Search This Blog

Thursday, 18 February 2016

I May Not Like What You Say, But I Will Defend Your Right to Say It


The last two days my newsfeed on Facebook has been filled up with news about Manny Pacquiao. First to do with people talking about the fact that he likened homosexual relationships to being worse than animals, then secondly to do with Nike getting rid of his sponsorship. Many of the more violent and hyperbolic reactions that I read about came from celebrities in the Philippines such as Vice Ganda, some came from friends I know and others came from general online comments about how 'Many has always been a homophobe.' 

Now, if there's one thing I know it is this - Many was not acting wisely when he said what he said.

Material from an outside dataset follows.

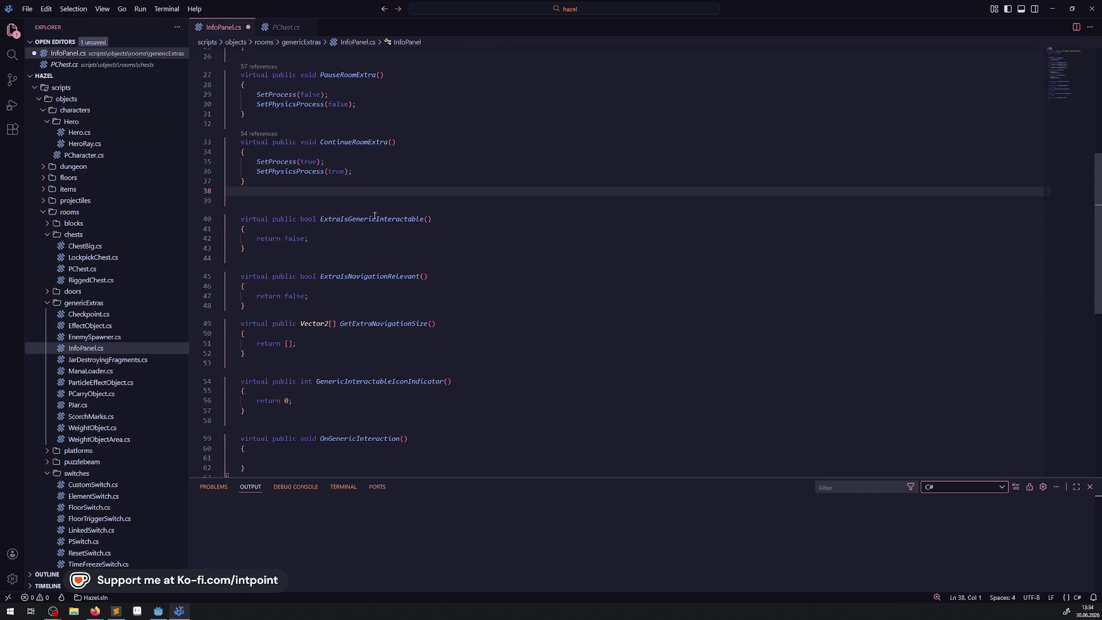
double_click(290, 238)
text(true)
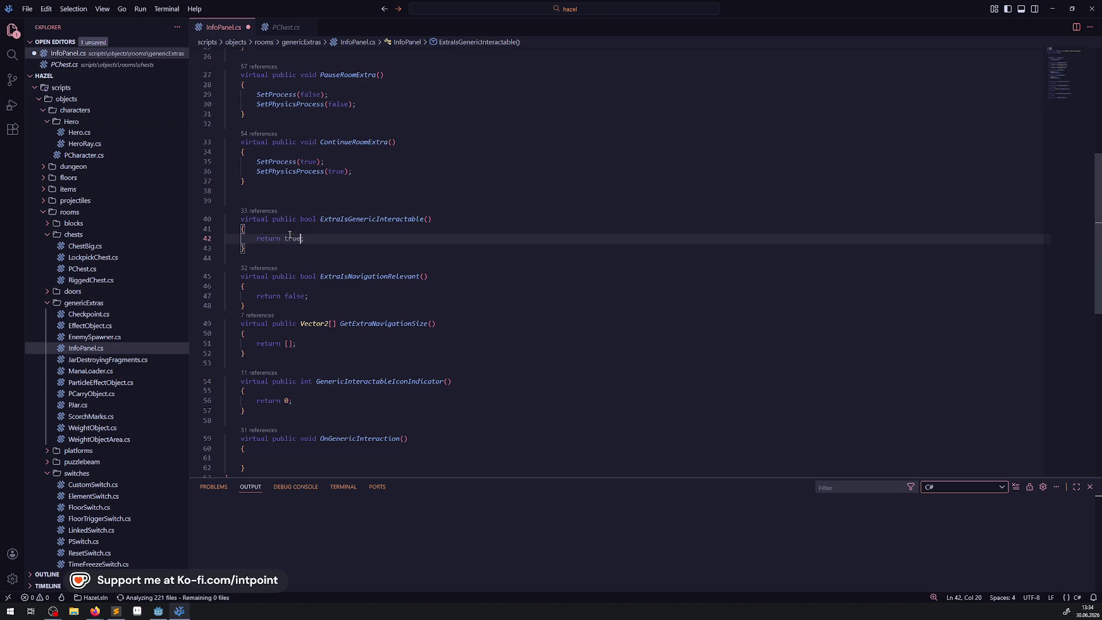
key(ctrl+s)
click(326, 239)
text(// todo)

It was clumsy and it was only guaranteed to trigger fireworks. However, the context of the situation is that he was asked for his opinion and he provided it. The backlash against that opinion ultimately in my eyes has proven to be completely ridiculous.

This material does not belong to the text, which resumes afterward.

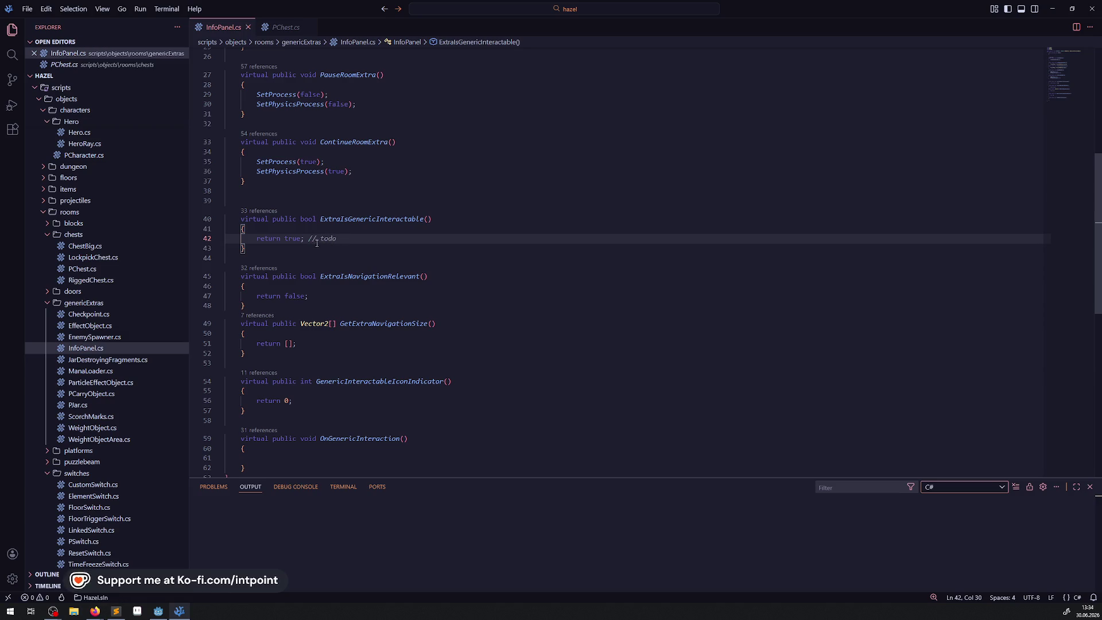
Step: Make ExtraIsNavigationRelevant return false with the comment '// todo je nach ausarbe' and save
click(274, 306)
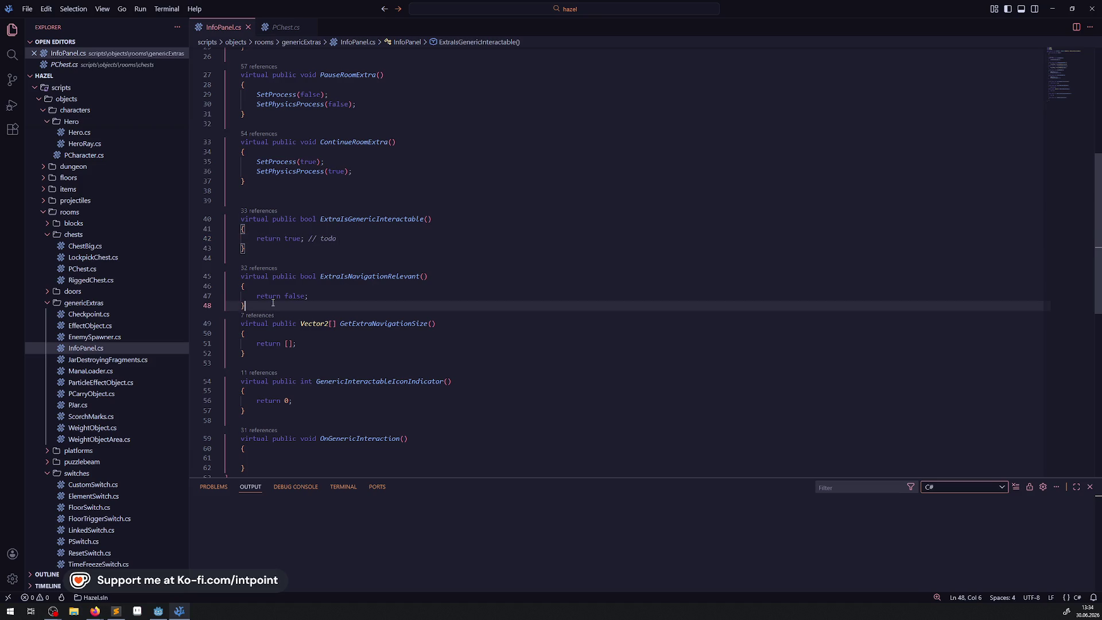
key(Return)
double_click(295, 296)
text(true)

Take for instance the following two articles which are laughable in their sheer media bias and lack of reason: 
-http://www.theguardian.com/sport/blog/2016/feb/18/manny-pacquiaos-anti-gay-rhetoric-permanently-mars-a-hard-won-legacy
-http://www.dailymail.co.uk/sport/boxing/article-3453353/Manny-Pacquiao-one-world-s-idolised-sportsmen-ruined-reputation-lifetime-ill-spoken-words.html

Each suggest that Many Pacquiao has somehow just destroyed his entire legacy by what he said. As if they don't know about his history of rumors to do with being a womaniser and abuser of substances. If you read the articles, one would think he had committed adultery or murder or some such crime. What instead did he do? He made one statement which was his opinion.

I care more about the way in which a person lives their life than about the singular statements they make on a spur of the moment decision.  Some might argue that this shows Many's 'hatred' and 'bigotry' but I challenge you that if you are simply willing to throw stones at him and not consider his point of view then you are the one acting in a bigoted manner. I saw a man who, unswerving, holds to his faith despite what the popular opinion might be. He was not trying to gather favour with people but with God by holding to a Godly standard of sacredness.

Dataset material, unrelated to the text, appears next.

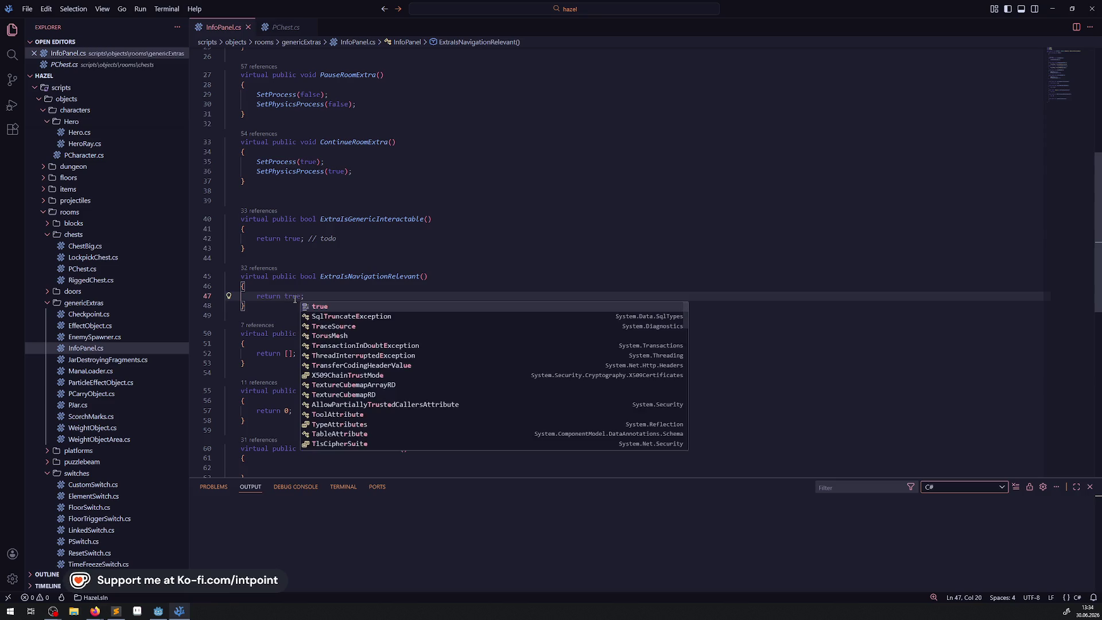
double_click(295, 297)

Now in the following three videos (each go for about ten minutes and are fascinating viewing if you can find the time) Ravi Zacharias makes some fascinating points about differences of opinion. He challenges people about the type of society we live in and when people argue that it is an autocratic society, wherein we govern ourselves, he challenges them about whether opinions only matter to us when our opinion agrees with someone else. Whether you agree with him or not it's great viewing.

https://www.youtube.com/watch?v=nPYRXop7aPA

https://www.youtube.com/watch?v=I-KbLYC4SP8

https://www.youtube.com/watch?v=51rR4aC9aMg

Now Vice Ganda mockingly released a statement via Twitter asking along the lines of 'who even follows the entire Bible.' This is a common fall-back argument for many people that I have seen again and again. You know the answer? No one. I don't follow the entire Bible whatsoever. Not even a perfect looking church leader like Brian Houston or Billy Graham can. But you know what they do do? Possess a faith and a hope in the salvation of their lord and saviour Jesus Christ. They look to please Him before they please man on any issue of public redress and when God has made such a sacred thing as marriage they believe that humanity cannot mess with it.

So you see this is what I've concluded. You may not like Manny's opinion and expression of it. You might see him as bigoted, hateful or whatever choice phrase you pick. But I will support the right for him to have a decision and I challenge anyone throwing stones as to whether they can say that they are not being as hateful back in return.

I may not agree with your lifestyle. I will likely not support you in following that lifestyle necessarily - I wouldn't give a drug addict drugs; an alcoholic some wine; or a gambler money to spend on the races. But I will accept your human right to be human and make choices. Whether those choices are wrong or not - the choice is yours. As Dr. Ravi points out in the above speeches, it is part of our rights as humans and the beauty of being human is we have freedom of choice. However we do not freely choose the consequences of those choices. You can either choose to criticise and throw stones with the chorus or you can defend a fellow human's right to his opinion even if you disagree.

Not all beliefs, all religion, is equal. Dr Ravi stated that. It's the perfect phrasing of my own belief. Try criticising the Saudi government for their beliefs about gay marriage - in Saudi Arabia! You won't get very far. But that's the beauty of who God is: he unequivocally grants freedom to us to choose to love, to worship or to break the sacred commands he provides. Yet, humanity must ultimately pay the consequences of those freedoms and choices. The question remains - how are you using your freedom and will? Are you choosing to worship your creator or your own selfish desires? I believe that despite however clumsily Manny said it that he has made a conscious choice to look to his Lord first and that is truly the kind of admirable, excellent spirit that I am chasing after this year.